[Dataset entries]

_ _ _

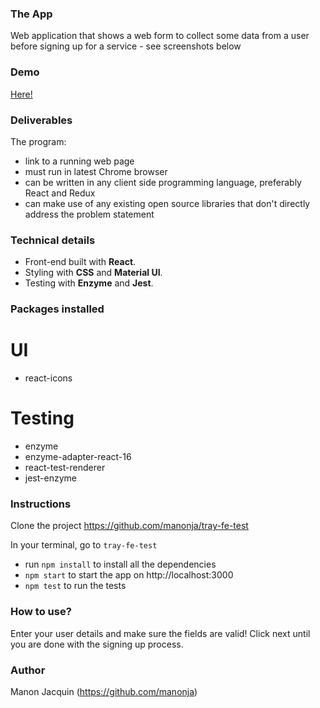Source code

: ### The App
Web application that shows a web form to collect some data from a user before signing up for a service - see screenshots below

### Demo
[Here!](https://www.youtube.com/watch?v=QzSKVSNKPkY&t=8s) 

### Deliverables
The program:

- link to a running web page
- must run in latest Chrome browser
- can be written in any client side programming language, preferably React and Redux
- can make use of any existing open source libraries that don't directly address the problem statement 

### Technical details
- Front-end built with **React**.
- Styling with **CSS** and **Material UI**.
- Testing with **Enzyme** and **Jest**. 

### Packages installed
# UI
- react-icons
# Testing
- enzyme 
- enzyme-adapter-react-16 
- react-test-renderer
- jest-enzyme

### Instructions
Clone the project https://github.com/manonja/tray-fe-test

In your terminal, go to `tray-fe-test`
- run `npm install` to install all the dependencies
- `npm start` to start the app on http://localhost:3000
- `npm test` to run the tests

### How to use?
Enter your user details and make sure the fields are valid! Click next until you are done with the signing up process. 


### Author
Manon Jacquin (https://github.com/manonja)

_ _ _

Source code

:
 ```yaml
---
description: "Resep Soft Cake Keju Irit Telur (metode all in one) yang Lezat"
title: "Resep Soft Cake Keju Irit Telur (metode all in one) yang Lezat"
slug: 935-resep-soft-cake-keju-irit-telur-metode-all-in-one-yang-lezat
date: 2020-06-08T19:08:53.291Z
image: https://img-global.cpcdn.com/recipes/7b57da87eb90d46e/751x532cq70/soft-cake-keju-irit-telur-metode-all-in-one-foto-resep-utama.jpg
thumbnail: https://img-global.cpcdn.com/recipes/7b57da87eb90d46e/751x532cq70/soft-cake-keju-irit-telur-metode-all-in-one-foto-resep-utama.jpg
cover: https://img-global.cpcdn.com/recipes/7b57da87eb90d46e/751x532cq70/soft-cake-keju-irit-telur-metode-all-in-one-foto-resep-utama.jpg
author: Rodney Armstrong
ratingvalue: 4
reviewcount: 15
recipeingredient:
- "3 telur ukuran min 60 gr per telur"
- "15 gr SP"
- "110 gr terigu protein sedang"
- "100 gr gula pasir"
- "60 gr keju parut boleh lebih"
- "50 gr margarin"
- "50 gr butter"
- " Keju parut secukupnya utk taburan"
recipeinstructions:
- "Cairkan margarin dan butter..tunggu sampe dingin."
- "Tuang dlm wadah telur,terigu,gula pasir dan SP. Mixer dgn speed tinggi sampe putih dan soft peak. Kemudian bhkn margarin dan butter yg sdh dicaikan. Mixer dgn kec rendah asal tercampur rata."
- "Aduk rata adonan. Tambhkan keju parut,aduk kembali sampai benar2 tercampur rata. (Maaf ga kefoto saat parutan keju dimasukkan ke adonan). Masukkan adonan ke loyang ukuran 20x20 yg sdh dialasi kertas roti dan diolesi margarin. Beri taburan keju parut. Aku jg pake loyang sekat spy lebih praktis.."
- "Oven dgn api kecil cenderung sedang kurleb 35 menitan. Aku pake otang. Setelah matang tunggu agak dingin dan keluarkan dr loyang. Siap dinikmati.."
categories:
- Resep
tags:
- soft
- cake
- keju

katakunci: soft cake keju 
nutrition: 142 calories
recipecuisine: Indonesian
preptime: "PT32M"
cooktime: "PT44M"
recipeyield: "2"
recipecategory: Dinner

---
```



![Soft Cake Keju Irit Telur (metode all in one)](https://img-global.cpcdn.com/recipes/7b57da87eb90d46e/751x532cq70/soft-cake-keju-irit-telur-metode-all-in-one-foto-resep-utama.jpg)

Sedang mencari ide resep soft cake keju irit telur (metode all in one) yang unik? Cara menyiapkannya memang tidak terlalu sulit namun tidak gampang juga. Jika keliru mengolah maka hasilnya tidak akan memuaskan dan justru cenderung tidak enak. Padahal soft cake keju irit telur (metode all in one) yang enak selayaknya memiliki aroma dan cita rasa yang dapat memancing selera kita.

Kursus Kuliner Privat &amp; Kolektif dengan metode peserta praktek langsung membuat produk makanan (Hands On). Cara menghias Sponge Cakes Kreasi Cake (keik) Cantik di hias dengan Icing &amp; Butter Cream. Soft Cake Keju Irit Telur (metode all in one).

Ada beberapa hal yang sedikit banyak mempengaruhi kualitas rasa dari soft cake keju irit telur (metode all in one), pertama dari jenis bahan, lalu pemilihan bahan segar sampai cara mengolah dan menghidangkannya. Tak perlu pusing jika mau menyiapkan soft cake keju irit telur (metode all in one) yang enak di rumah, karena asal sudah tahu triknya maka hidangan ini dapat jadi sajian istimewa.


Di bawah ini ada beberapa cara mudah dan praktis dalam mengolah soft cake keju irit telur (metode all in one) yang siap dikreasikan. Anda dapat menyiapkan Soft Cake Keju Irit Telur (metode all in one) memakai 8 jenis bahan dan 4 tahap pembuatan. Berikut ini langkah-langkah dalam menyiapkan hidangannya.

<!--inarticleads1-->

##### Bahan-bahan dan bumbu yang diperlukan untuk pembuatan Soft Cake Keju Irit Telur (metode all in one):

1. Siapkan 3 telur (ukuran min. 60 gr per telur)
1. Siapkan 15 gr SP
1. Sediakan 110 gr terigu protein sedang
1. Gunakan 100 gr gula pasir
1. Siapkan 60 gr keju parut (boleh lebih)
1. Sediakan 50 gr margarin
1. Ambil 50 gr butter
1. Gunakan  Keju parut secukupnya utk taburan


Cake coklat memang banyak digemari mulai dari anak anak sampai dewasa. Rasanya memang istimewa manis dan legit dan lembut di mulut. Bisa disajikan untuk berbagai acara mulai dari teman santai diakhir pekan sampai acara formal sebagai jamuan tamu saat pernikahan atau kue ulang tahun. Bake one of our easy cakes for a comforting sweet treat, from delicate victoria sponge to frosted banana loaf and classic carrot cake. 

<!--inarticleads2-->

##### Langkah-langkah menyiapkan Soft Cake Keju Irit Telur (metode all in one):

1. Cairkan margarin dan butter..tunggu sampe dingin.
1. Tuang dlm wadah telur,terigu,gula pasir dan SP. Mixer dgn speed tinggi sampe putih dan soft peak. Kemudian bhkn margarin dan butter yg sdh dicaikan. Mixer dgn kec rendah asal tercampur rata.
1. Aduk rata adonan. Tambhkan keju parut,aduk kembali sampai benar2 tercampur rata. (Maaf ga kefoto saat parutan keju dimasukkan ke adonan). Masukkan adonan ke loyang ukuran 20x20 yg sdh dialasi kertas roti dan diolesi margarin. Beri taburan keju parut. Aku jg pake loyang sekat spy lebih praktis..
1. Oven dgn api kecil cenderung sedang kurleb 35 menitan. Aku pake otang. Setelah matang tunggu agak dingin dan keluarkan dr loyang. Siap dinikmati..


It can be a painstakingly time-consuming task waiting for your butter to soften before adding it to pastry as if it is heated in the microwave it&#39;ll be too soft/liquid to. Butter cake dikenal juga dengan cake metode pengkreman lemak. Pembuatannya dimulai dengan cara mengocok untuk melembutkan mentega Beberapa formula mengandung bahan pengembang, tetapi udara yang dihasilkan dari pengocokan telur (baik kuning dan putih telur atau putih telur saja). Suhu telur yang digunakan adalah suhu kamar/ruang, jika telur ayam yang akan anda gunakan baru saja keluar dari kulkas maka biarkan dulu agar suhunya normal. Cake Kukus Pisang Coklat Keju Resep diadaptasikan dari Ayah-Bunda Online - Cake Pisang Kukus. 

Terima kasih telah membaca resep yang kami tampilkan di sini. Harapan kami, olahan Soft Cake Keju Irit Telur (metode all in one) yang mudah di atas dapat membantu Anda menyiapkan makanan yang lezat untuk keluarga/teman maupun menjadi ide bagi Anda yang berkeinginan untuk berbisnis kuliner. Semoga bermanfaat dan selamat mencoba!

_ _ _

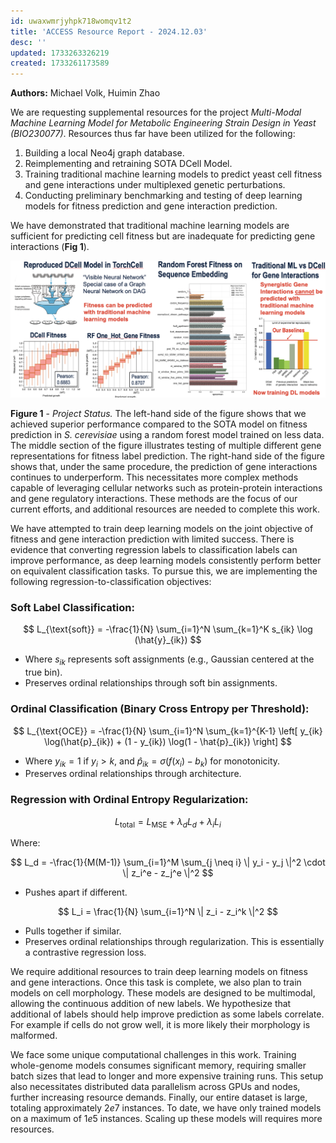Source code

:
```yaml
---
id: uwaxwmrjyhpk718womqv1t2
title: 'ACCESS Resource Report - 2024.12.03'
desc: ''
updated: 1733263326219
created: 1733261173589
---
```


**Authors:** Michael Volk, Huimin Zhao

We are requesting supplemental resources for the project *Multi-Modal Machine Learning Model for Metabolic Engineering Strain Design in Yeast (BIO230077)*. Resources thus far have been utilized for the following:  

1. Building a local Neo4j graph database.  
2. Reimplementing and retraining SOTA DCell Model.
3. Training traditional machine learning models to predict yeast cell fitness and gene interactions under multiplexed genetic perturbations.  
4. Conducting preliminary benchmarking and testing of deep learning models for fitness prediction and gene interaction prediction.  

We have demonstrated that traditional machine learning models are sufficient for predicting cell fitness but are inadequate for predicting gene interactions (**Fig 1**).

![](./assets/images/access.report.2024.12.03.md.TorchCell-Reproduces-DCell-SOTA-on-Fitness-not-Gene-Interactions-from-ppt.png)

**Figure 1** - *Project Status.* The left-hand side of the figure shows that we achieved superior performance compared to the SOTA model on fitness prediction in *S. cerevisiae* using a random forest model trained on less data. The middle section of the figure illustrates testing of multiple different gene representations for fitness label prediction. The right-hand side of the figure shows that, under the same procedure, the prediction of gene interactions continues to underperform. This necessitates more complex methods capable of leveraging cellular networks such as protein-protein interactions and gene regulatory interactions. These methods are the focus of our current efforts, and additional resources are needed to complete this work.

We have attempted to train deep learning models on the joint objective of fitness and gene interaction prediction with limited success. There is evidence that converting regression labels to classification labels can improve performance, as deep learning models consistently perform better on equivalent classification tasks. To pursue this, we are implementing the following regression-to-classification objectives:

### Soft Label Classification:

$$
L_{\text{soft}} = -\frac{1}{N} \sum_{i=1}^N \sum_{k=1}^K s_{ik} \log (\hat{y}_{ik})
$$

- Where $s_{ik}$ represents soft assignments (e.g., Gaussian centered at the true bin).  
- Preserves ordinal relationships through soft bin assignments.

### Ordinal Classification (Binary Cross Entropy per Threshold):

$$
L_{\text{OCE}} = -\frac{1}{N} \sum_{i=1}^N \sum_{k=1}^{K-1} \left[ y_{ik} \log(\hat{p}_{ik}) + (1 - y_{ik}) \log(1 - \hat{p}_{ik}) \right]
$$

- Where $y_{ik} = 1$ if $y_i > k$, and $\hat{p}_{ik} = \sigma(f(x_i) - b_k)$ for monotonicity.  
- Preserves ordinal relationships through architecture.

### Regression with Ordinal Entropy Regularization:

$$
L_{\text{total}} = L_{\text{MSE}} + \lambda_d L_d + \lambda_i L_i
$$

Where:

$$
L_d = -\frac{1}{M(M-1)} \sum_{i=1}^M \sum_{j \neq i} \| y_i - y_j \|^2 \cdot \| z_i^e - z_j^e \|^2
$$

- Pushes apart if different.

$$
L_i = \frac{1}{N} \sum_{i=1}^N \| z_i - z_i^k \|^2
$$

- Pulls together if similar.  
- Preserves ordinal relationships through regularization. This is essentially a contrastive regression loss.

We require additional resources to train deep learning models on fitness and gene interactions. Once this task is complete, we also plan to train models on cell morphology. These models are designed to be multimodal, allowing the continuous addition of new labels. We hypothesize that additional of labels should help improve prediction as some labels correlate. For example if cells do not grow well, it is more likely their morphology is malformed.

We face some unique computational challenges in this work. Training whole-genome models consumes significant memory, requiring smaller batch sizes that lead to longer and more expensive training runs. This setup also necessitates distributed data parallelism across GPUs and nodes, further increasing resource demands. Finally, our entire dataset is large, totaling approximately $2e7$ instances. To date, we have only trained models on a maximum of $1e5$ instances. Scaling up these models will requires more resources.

_ _ _

→ Task to carry out
Could you set down, word for word, only the lines above from the line with "Cake coklat memang" to the line with "1. Oven dgn", including both?

→ Exercise result
Cake coklat memang banyak digemari mulai dari anak anak sampai dewasa. Rasanya memang istimewa manis dan legit dan lembut di mulut. Bisa disajikan untuk berbagai acara mulai dari teman santai diakhir pekan sampai acara formal sebagai jamuan tamu saat pernikahan atau kue ulang tahun. Bake one of our easy cakes for a comforting sweet treat, from delicate victoria sponge to frosted banana loaf and classic carrot cake. 

<!--inarticleads2-->

##### Langkah-langkah menyiapkan Soft Cake Keju Irit Telur (metode all in one):

1. Cairkan margarin dan butter..tunggu sampe dingin.
1. Tuang dlm wadah telur,terigu,gula pasir dan SP. Mixer dgn speed tinggi sampe putih dan soft peak. Kemudian bhkn margarin dan butter yg sdh dicaikan. Mixer dgn kec rendah asal tercampur rata.
1. Aduk rata adonan. Tambhkan keju parut,aduk kembali sampai benar2 tercampur rata. (Maaf ga kefoto saat parutan keju dimasukkan ke adonan). Masukkan adonan ke loyang ukuran 20x20 yg sdh dialasi kertas roti dan diolesi margarin. Beri taburan keju parut. Aku jg pake loyang sekat spy lebih praktis..
1. Oven dgn api kecil cenderung sedang kurleb 35 menitan. Aku pake otang. Setelah matang tunggu agak dingin dan keluarkan dr loyang. Siap dinikmati..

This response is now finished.